This study examines the impact of monitoring interventions that encourage individuals to save, and their impact on businesses, household welfare and mitigation of financial shocks.
Historically, behavioral economics has highlighted three obstacles to good savings (a) inattention, (b) time inconsistent preferences, (c) temptation. LEAD researchers’ explored two interventions in two phases to help individuals overcome these behavioral biases and increase their savings balances. This study was conducted to analyse and understand how savings impacted businesses, household welfare, helped in the mitigation of shocks and understand through a set of behavioural questions the beliefs of the respondent saver about other savers in their village. The study involved two phases with the following objectives:
- Phase 1 – to understand whether monitoring helps to increase saving balances, if so, which kind of monitors would be most effective based on a) the method of assignment of monitors (either endogenous or random) b) the position of the monitor in the respondent’s social network.
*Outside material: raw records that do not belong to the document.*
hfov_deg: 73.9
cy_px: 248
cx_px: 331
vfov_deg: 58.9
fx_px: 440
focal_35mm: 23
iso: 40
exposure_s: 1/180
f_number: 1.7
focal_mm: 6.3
- Phase 2 – to assess whether savings habits persisted over time and how savings might have been used to mitigate shocks and for building assets.
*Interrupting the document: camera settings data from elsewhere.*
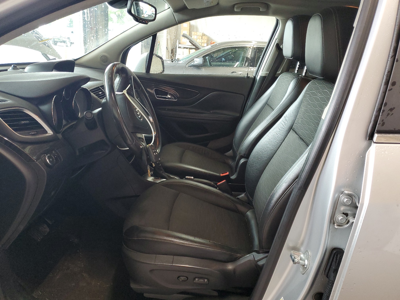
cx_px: 200
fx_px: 300
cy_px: 150
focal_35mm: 26
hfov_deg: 67.3
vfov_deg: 53.1
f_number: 1.5
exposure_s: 1/60.2
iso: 148
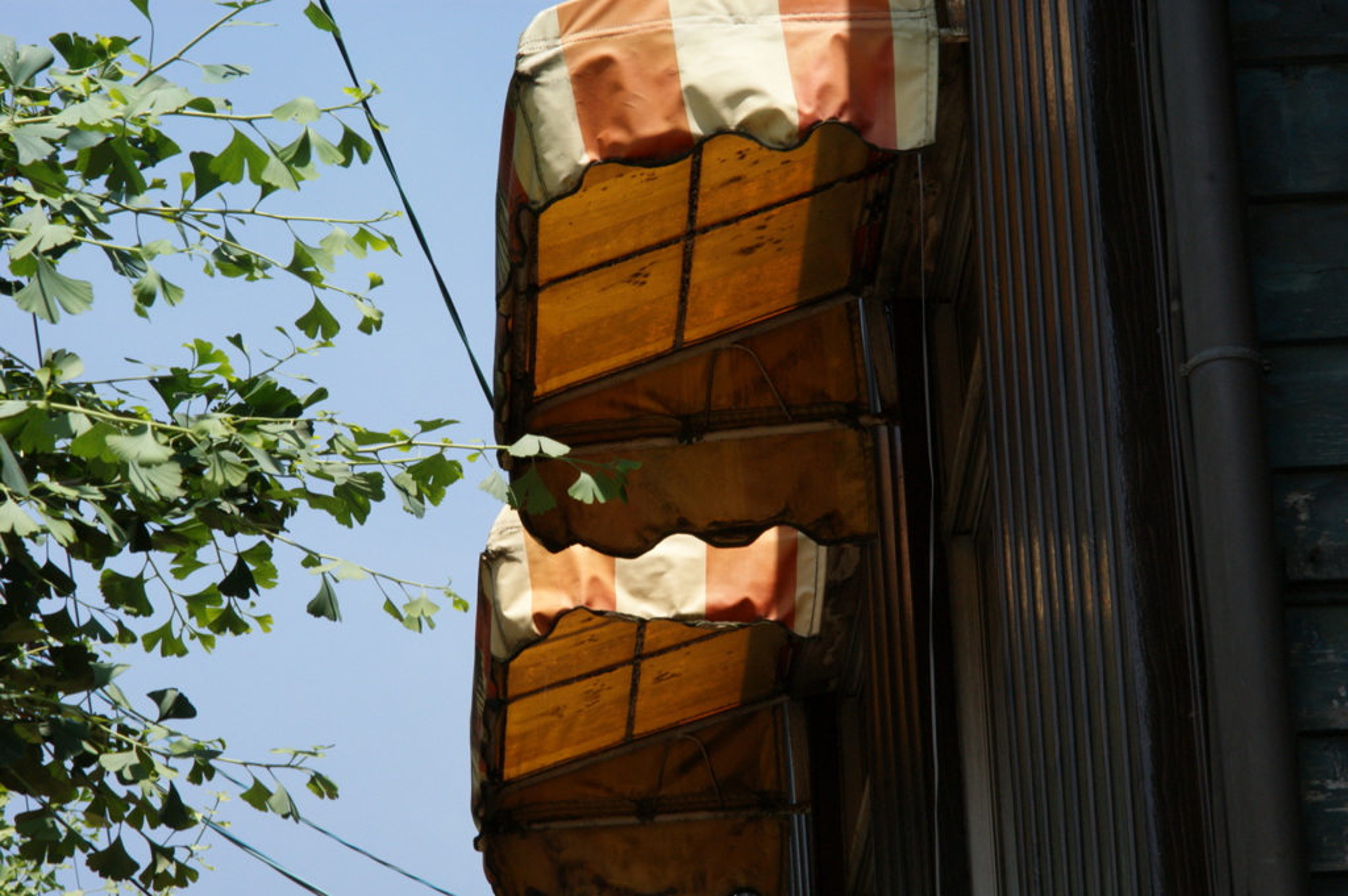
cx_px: 674
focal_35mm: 128
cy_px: 448
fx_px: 4770
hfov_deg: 16.1
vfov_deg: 10.7
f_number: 18
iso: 400
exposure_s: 1/125
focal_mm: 85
A total of 1270 respondents participated in the study. Phase 1 involved assisting respondents in opening accounts and setting reachable goals, as along with conducting regular visits to respondent households. Some savers were either randomly assigned or allowed to choose monitors from their community, who were made aware of the saver’s progress on a regular basis. In phase 2, researchers administered an endline survey, which included open-ended questions on the success or failure in saving, relationship between savers and monitors and other such issues, to all saver households.
Average monitors increase savings by 35%. A one-standard deviation more central monitor increases savings by 14%; increasing proximity from social distance three to two increases savings by 16%. The increased savings persist over a year after the intervention’s end, and monitored savers better respond to shocks. Information flows. 63% of monitors tell others about the saver’s progress. 15 months later, others know more about the saver’s progress and believe she is responsible if the saver was assigned a more central monitor.
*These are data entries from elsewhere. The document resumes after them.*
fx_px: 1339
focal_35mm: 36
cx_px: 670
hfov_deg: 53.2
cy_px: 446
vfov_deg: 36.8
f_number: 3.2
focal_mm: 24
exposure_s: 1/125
The study points to the idea that reputations matter, and they matter heterogeneously within the broader village network. The experiment provides a context in which agents could respond to our monitor treatment using an important economic vehicle – formal savings – that itself stood to generate real benefits to our subjects. That the increased savings allowed our subjects to better respond to health and household shocks indicates that the monitor treatment effect was strong enough not only to change savings behavior directly but to also yield measurable and meaningful economic consequences over the next year. Further, the study sheds light on whether specific peers play this role more effectively than others and whether individuals are able to successfully identify optimal monitors.